For one thing, Trent says the field is moving away from the term “hybrid college” to better describe what they do, which doesn’t include issuing degrees. While Trent and others in the Hybrid College Network
haven’t landed on new nomenclature yet, she refers to AdvanceEDU as a hybrid college support organization.
The pandemic amplified the variable pacing needs of its students, who often have unpredictable shift work and family care obligations.
“Many of our students are being asked to work more hours,” Trent says. “So many in our community have been impacted by illness and mental health challenges.”
Students who come to AdvanceEDU increasingly are interested in certificate programs, including in tech, which can help them get a foothold in the labor market while working toward a degree. Trent expects this trend to continue.
Likewise, work-based learning is core to the model. Students typically are working, but often not in jobs that match up with their career aspirations.
“We help them do some deep exploration of their strengths, values, life goals, and the local labor market so that they get momentum in a particular career direction,” says Trent. Then AdvanceEDU helps students land a paid role—either a full-time one or a cooperative education
–style part-time gig with more wiggle room for their studies.
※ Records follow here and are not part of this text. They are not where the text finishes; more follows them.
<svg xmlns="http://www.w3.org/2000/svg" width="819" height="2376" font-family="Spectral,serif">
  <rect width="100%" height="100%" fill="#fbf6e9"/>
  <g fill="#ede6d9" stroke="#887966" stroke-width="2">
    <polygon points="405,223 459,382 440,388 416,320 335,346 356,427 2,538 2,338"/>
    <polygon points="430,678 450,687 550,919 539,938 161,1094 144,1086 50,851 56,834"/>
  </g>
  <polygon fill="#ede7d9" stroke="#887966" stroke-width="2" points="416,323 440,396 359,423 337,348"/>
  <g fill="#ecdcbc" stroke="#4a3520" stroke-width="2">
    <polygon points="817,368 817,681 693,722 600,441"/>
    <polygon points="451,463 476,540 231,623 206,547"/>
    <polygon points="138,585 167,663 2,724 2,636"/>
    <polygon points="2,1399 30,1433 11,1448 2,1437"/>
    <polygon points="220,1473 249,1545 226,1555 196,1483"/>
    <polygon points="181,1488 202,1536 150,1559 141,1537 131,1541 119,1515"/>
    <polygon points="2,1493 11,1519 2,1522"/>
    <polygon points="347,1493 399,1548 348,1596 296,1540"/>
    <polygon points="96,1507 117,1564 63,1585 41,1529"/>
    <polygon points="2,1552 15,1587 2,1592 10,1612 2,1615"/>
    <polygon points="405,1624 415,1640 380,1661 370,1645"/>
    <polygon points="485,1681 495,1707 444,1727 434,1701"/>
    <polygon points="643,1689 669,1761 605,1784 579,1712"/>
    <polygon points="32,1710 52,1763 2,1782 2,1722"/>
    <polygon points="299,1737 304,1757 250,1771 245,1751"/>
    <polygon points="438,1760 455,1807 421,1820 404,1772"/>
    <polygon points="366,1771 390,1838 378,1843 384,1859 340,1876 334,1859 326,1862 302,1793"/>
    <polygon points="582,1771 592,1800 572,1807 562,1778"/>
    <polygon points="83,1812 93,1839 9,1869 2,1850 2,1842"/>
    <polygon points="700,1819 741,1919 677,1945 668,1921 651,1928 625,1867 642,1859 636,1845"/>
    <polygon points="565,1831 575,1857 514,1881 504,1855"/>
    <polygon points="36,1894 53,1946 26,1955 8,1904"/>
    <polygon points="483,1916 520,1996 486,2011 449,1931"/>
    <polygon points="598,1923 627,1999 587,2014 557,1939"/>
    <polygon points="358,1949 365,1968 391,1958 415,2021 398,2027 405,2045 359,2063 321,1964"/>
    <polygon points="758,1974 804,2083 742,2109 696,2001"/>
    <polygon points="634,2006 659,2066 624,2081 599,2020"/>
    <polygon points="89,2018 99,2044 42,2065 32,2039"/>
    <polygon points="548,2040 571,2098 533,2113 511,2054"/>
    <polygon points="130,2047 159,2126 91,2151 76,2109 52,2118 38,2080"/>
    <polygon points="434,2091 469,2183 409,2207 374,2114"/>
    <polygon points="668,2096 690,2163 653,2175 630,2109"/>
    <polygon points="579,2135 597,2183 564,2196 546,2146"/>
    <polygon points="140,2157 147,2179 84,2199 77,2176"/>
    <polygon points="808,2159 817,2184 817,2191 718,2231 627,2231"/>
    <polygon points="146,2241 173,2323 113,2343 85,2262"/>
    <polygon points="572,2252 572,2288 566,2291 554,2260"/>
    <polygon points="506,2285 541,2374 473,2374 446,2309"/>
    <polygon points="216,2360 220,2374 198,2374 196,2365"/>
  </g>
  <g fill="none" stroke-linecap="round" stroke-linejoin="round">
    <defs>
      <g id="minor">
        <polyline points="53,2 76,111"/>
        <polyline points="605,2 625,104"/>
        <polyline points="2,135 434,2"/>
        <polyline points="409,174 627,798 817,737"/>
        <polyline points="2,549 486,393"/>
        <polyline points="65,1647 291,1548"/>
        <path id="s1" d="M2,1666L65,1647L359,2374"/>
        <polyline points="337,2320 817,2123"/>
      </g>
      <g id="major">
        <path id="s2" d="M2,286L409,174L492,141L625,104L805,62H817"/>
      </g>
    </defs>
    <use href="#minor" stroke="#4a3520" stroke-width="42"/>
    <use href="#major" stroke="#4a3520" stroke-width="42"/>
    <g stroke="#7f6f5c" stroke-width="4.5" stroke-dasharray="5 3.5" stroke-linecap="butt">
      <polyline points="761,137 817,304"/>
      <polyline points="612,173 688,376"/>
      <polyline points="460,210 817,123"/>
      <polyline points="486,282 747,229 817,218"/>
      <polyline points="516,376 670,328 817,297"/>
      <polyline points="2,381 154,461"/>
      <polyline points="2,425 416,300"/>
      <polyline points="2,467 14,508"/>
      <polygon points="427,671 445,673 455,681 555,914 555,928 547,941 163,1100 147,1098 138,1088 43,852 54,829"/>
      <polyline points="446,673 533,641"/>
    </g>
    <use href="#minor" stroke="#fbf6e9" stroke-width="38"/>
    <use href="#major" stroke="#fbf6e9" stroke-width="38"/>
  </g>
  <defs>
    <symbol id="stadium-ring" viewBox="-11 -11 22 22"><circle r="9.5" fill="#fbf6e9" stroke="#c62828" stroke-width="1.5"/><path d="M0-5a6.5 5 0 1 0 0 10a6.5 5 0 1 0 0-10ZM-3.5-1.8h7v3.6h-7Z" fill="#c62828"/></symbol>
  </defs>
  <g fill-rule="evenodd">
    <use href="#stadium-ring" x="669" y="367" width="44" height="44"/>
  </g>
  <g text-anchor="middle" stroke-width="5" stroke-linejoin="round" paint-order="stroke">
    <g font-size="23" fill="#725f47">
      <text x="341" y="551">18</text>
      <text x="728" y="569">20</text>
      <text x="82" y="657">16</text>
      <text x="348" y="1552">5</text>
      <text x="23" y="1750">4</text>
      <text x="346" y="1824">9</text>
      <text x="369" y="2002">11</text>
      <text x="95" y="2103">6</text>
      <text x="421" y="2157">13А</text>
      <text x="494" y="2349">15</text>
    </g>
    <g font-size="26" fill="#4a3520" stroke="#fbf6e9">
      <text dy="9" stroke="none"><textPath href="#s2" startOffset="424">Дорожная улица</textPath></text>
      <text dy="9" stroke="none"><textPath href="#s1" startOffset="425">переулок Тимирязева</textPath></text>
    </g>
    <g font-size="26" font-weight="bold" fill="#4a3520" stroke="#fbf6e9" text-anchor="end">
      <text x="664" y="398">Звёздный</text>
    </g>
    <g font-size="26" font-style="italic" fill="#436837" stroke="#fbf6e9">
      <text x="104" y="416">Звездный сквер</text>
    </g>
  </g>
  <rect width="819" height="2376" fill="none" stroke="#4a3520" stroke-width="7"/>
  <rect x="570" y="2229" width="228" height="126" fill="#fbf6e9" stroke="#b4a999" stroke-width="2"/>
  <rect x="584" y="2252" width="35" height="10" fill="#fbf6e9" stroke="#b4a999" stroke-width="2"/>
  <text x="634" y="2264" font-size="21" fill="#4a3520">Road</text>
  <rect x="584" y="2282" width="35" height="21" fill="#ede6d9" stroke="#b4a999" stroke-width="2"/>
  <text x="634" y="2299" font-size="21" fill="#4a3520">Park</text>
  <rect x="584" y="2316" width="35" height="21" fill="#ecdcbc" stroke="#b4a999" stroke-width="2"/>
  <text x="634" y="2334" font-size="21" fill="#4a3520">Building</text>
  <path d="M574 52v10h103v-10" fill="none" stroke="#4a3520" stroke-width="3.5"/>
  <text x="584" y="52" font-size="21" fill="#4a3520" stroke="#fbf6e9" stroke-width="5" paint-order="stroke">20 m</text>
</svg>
Flexibility is part of why competency-based education is AdvanceEDU’s preferred format. And the degree programs it supports—in business, healthcare leadership, technology, and education—are relatively affordable
. Tuition and fees for the SNHU degree path, for example, are $6,495 per year. That amount covers coaching, the co-working space, and career help.
Personalized support offered locally is a winning formula, says Charla Long
, president of the Competency-Based Education Network.
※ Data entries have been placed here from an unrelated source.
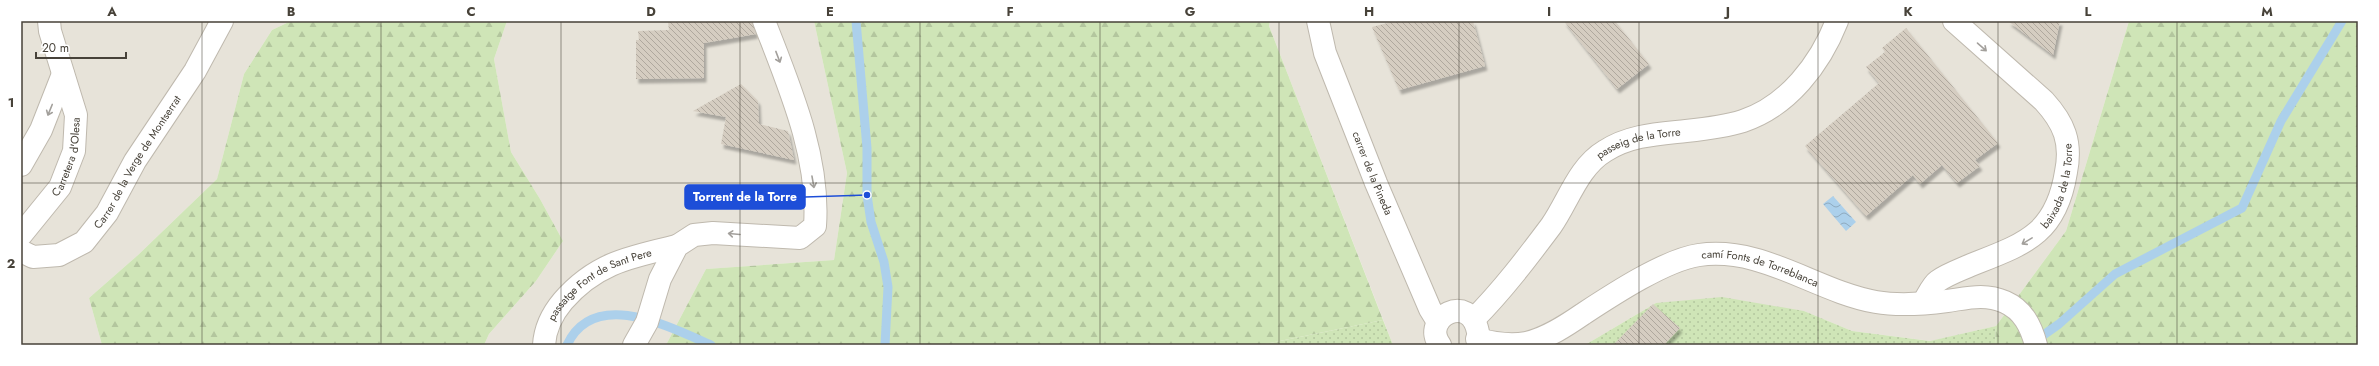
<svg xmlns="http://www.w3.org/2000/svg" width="2379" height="366" font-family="Jost,sans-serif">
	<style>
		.residential { fill: #e7e3d9 }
		.grass { fill: url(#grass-dots) }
		.forest { fill: url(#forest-firs) }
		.water { fill: url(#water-waves) }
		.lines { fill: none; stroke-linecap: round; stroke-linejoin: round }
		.stream { stroke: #acd0eb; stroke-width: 9 }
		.building { fill: url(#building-back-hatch); filter: url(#shadow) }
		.minor-casing { stroke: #bfb9ae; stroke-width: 24 }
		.tertiary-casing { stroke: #bfb9ae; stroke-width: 24 }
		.minor { stroke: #fff; stroke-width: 22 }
		.tertiary { stroke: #fff; stroke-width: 22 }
		.oneway { stroke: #a3a09c }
		.grid { fill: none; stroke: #474239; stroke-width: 1; stroke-opacity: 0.55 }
		.labels { text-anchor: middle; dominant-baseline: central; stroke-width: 4; stroke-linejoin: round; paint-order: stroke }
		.street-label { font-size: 11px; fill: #474239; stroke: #fff }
		.leader { fill: none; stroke: #1d4ed8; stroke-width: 1.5 }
		.callout-dot { fill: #1d4ed8; stroke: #fff; stroke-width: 1.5 }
		.callout { fill: #1d4ed8; stroke: #1d4ed8; stroke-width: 1.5 }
		.callout-label { font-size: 12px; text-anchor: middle; font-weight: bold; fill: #fff }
		.neatline { fill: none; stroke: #474239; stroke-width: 1.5 }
		.grid-label { font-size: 13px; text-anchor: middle; font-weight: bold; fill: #474239 }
	</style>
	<defs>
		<pattern id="grass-dots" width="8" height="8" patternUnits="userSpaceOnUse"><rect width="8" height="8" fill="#cfe5b7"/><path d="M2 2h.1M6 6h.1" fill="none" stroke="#b3c69e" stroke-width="1.8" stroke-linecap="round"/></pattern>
		<pattern id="forest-firs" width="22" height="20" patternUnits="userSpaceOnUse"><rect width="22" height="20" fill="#cfe5b7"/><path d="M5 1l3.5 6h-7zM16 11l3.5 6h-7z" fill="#b3c69e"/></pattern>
		<pattern id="water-waves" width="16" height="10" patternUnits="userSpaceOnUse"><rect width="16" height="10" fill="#acd0eb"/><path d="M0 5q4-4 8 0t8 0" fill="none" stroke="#8eaabf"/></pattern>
		<pattern id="building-back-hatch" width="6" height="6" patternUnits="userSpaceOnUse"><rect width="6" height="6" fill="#d5cdc1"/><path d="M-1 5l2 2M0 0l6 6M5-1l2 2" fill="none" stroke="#afa89e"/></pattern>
		<filter id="shadow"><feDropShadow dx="2.5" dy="4.5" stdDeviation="1" flood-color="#0004"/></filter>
	</defs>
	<rect width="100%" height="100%" fill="#f4f1ea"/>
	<!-- residential -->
	<g class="residential">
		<polygon points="21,21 291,21 272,30 244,74 217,179 138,255 89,298 102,345 21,345"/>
		<polygon points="507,21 814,21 847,173 834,260 706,269 666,345 484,345 489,334 536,281 563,241 540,199 511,152 494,59"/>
		<polygon points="1270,21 2129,21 2066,231 1996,326 1931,341 1852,331 1804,311 1656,303 1585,345 1393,345 1269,26"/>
	</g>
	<!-- grass -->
	<g class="grass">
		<polygon points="1722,297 1804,311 1852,331 1930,341 1996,326 1995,345 1585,345 1656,303"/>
		<polygon points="1383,320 1393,345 1260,345"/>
	</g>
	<!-- forest -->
	<g class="forest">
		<polygon points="291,21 507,21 494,59 511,152 540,199 563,241 536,281 489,334 484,345 102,345 89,298 138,255 217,179 244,74 272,30"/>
		<polygon points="814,21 1270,21 1269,26 1383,320 1260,345 666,345 706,269 834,260 847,173"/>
		<polygon points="2129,21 2358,21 2358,345 1995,345 1996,326 2066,231"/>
	</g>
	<!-- water -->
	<polygon class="water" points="1833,196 1856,222 1846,231 1823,204"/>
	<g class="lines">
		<!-- stream -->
		<g class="stream">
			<polyline points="856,21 867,148 867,195 871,222 884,262 888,287 885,345"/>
			<polyline points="2035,341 2059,324 2115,274 2242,208 2281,121 2342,21"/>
			<path d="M 567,345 C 594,287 670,327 711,345"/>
		</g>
	</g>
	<!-- building -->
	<g class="building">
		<polygon points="694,21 752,21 756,34 704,43 704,78 636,79 636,40 639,40 638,31 669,30 668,22"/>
		<polygon points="1395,21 1473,21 1485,66 1399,90 1372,27"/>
		<polygon points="1564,21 1615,21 1649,64 1617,89"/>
		<polygon points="2008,21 2060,21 2053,55"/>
		<polygon points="1906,28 1998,143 1975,160 1980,166 1957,183 1942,165 1920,184 1913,175 1866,216 1805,146 1879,83 1866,67 1885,52 1882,48"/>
		<polygon points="741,84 758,101 759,124 788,131 794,160 721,144 726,117 693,111"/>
		<polygon points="1653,304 1680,328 1664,345 1613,345"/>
	</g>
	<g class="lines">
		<!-- minor casing -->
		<g class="minor-casing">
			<g id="minor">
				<path id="s1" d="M 1318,21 L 1325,53 L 1376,183 L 1430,309 L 1438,322"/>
				<polyline points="21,165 41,130 63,74"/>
				<path id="s2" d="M 21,251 L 33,257 L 59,255 L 84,242 L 107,213 L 135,161 L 195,71 L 222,21"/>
				<path id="s3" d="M 1923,303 C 1927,297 1932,285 1938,281 C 1948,274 1960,270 1971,265 C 2024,244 2056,235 2066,172 C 2072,142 2064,123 2044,101 L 1954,21"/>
				<path id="s4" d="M 1474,319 C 1502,291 1527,258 1551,226 C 1568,202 1578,167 1605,151 C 1630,135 1658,134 1686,131 C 1705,129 1724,127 1743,121 C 1788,106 1820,64 1837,21"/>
				<path id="s5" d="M 1477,339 C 1492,343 1510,346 1526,343 C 1546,339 1567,325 1583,314 C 1612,295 1665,260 1699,255 C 1763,246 1815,291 1876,302 C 1899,306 1924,304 1947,301 C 1968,298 1985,293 2005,302 C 2023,310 2031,326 2036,345"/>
				<path id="s6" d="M 544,345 C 545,328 552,314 563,301 C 596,263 630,257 677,246"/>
				<path d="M 634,345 L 647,322 L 660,279 L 677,246 L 694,235 L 713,233 L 800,238 L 815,226 C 820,156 789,86 764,21"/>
				<path d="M 1440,345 C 1420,318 1470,291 1478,332"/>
			</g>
		</g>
		<!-- tertiary casing -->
		<g class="tertiary-casing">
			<g id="tertiary">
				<path id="s7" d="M 21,235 L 60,187 L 74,151 L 76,115 L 50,31 L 49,21"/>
			</g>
		</g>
		<!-- minor -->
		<use href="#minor" class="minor"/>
		<!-- tertiary -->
		<use href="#tertiary" class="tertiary"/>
	</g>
	<!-- one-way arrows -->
	<defs><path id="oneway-shaft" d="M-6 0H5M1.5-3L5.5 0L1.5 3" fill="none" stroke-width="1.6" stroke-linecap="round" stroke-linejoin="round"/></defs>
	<g class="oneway">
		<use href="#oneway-shaft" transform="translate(1982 47) rotate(41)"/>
		<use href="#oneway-shaft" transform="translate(778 57) rotate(69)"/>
		<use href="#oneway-shaft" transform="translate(50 110) rotate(112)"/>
		<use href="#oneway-shaft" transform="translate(813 182) rotate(80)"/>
		<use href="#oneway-shaft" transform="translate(734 234) rotate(-175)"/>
		<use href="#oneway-shaft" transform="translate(2027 241) rotate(149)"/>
	</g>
	<!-- grid -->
	<path class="grid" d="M 202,21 L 202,345M 381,21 L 381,345M 561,21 L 561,345M 740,21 L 740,345M 920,21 L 920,345M 1100,21 L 1100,345M 1279,21 L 1279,345M 1459,21 L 1459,345M 1639,21 L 1639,345M 1818,21 L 1818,345M 1998,21 L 1998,345M 2177,21 L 2177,345M 21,183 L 2358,183"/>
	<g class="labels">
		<!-- street labels -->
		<g class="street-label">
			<text stroke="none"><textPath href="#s4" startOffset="249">passeig de la Torre</textPath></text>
			<text stroke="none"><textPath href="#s7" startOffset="93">Carretera d'Olesa</textPath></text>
			<text stroke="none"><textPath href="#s2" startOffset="164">Carrer de la Verge de Montserrat</textPath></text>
			<text stroke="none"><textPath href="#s1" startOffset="162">carrer de la Pineda</textPath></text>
			<text stroke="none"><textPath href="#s3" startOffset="190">baixada de la Torre</textPath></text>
			<text stroke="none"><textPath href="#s5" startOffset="308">camí Fonts de Torreblanca</textPath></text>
			<text stroke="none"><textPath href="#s6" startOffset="89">passatge Font de Sant Pere</textPath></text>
		</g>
	</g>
	<!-- callouts -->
	<path class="leader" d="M867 195L805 197"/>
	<circle class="callout-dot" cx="867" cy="195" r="4"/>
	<rect class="callout" x="685" y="185" width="120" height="24" rx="4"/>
	<g class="callout-label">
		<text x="745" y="201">Torrent de la Torre</text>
	</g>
	<!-- border -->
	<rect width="2379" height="366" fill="none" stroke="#ffffff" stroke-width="44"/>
	<!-- scale -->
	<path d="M36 52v6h90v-6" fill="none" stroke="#474239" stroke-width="2"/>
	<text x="42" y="52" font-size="12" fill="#474239" stroke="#ffffff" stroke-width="3" paint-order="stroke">20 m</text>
	<rect x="22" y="22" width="2335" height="322" class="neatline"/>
	<g class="grid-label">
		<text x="112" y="16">A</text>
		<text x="291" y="16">B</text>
		<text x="471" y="16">C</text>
		<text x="651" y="16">D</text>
		<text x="830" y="16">E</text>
		<text x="1010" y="16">F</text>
		<text x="1190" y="16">G</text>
		<text x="1369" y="16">H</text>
		<text x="1549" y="16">I</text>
		<text x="1728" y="16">J</text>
		<text x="1908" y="16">K</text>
		<text x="2088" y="16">L</text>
		<text x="2267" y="16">M</text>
		<text x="11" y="107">1</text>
		<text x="11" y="268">2</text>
	</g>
</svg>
“We are interested in seeing how other communities will embrace the hybrid college model as a vehicle for addressing learner, workforce, and community needs,“ Long says. "This question remains: Will local colleges and universities respond to the need for these novel approaches, by increasing flexibility in time- and place-bound traditional programs?”
PelotonU offers a free six-week trial period for students to give online competency-based education a whirl before they choose whether to enroll at SNHU or WGU. Tuition and fees for the program top out at $6,300 per year. Each week, students meet with their coach—a veteran educator who is assigned to fewer than 50 students. Coaches are focused on more than academics and offer social, emotional, and logistical support.
“It’s the holistic relationship with a person who knows their story and cares about their goals that makes graduation possible,” say Saxton-Frump and Baird.
Human coaching tops automated services on certain key supports, in part by helping students feel like part of a community, says Dan Gusz
, CEO of Lloyd
, which works with hybrid colleges on career coaching.
“I view what hybrid colleges are doing as bringing the quad feel—and the people you see on the quad—to the cost, scalability, and accessibility benefits of an online degree,” he says.
On average, PelotonU students earn their first credential within 1.3 years. More than 40 percent graduate without debt. Those who do take out loans have a median debt of roughly $5K.
It’s not clear what sort of scale and per-student price points will be possible for PelotonU as the pandemic subsides, say Baird and Saxton-Frump. “We are confident it is less expensive to grow than existing brick-and-mortar models, especially for the populations we serve.”